Extracted records ::
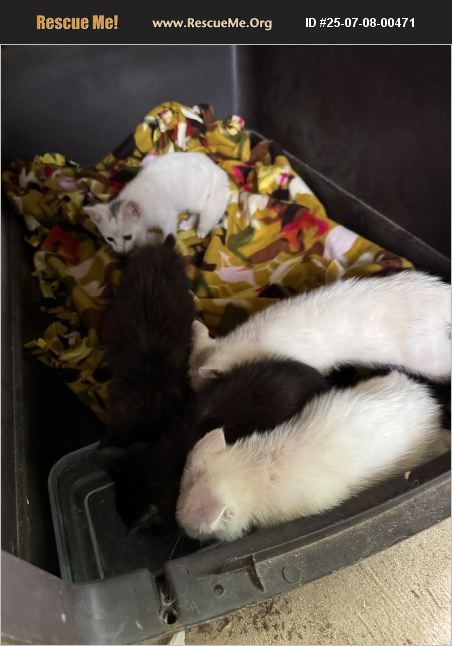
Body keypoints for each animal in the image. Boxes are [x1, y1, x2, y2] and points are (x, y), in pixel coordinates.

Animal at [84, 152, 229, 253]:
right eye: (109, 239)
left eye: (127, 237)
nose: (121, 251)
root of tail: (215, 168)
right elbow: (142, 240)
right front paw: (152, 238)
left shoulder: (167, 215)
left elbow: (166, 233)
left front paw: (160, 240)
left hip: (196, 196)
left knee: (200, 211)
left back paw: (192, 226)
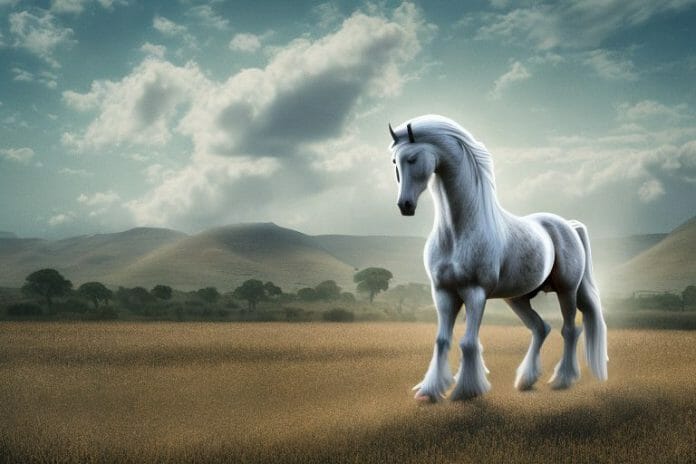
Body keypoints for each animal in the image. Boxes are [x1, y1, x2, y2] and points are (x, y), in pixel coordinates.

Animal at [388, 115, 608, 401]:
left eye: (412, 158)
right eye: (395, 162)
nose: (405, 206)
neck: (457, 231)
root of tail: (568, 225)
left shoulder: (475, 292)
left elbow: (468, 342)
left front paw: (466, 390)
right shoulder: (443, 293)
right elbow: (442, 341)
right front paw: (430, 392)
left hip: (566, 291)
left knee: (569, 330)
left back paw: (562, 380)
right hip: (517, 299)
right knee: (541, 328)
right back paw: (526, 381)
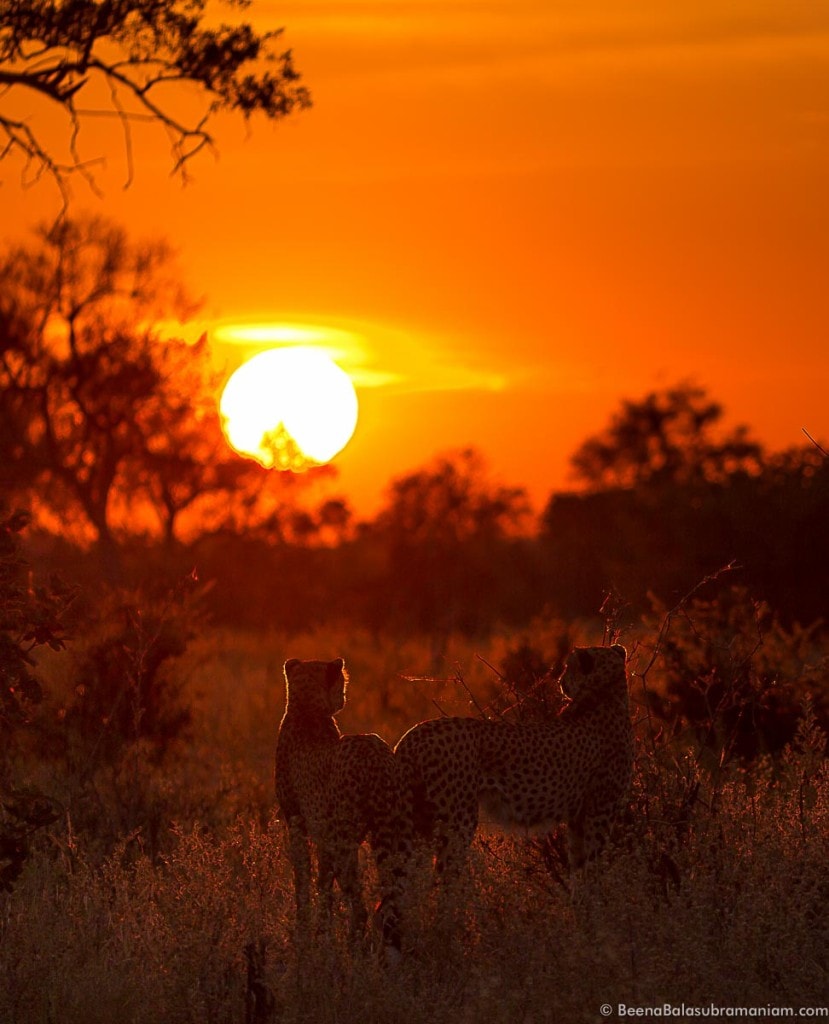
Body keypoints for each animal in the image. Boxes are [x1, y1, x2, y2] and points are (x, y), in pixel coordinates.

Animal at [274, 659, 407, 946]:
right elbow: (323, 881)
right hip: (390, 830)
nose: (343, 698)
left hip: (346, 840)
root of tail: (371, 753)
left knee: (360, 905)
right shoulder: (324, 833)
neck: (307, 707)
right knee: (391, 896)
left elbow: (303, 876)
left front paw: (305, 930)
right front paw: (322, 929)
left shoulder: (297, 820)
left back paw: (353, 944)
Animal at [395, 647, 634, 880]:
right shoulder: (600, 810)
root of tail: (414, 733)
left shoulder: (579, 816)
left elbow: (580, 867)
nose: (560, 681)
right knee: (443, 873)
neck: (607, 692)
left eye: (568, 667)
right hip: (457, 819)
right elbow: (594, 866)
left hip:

To do :: If pictures appear among the entries above, omit them; repeat everything else verbatim.

Response ::
Body keypoints for each animal in the image. Boxes are [x1, y1, x2, y2] and points are (x, y), in pixel coordinates.

Animal at [84, 152, 229, 253]:
right eye: (109, 239)
left eye: (127, 237)
nose: (121, 251)
root of tail: (215, 168)
right elbow: (142, 240)
right front paw: (152, 238)
left shoulder: (167, 215)
left elbow: (166, 233)
left front paw: (160, 240)
left hip: (196, 196)
left knee: (200, 211)
left back paw: (192, 226)
Body keypoints for each animal in the image. Boxes are [x1, y1, x2, y2] and points are (x, y), in pixel coordinates.

Animal at [388, 115, 608, 401]:
left eye: (412, 158)
right eye: (395, 162)
nose: (405, 206)
neck: (457, 231)
root of tail: (568, 225)
left shoulder: (475, 292)
left elbow: (468, 342)
left front paw: (466, 390)
right shoulder: (443, 293)
right elbow: (442, 341)
right front paw: (430, 392)
left hip: (566, 291)
left knee: (569, 330)
left back paw: (562, 380)
right hip: (517, 299)
right knee: (541, 328)
right back paw: (526, 381)
Body keypoints for each animal in the image. Boxes are [x1, y1, x2, y2] and points are (x, y), in pixel coordinates.

Animal at [274, 659, 407, 946]:
right elbow: (323, 881)
right hip: (390, 830)
nose: (343, 698)
left hip: (346, 840)
root of tail: (371, 753)
left knee: (360, 905)
right shoulder: (324, 833)
neck: (307, 707)
right knee: (391, 896)
left elbow: (303, 876)
left front paw: (305, 930)
right front paw: (322, 929)
left shoulder: (297, 820)
left back paw: (353, 944)
Animal at [395, 647, 634, 880]:
right shoulder: (600, 810)
root of tail: (414, 733)
left shoulder: (579, 816)
left elbow: (580, 867)
nose: (560, 681)
right knee: (443, 873)
neck: (607, 692)
left eye: (568, 667)
right hip: (457, 819)
right elbow: (594, 866)
left hip:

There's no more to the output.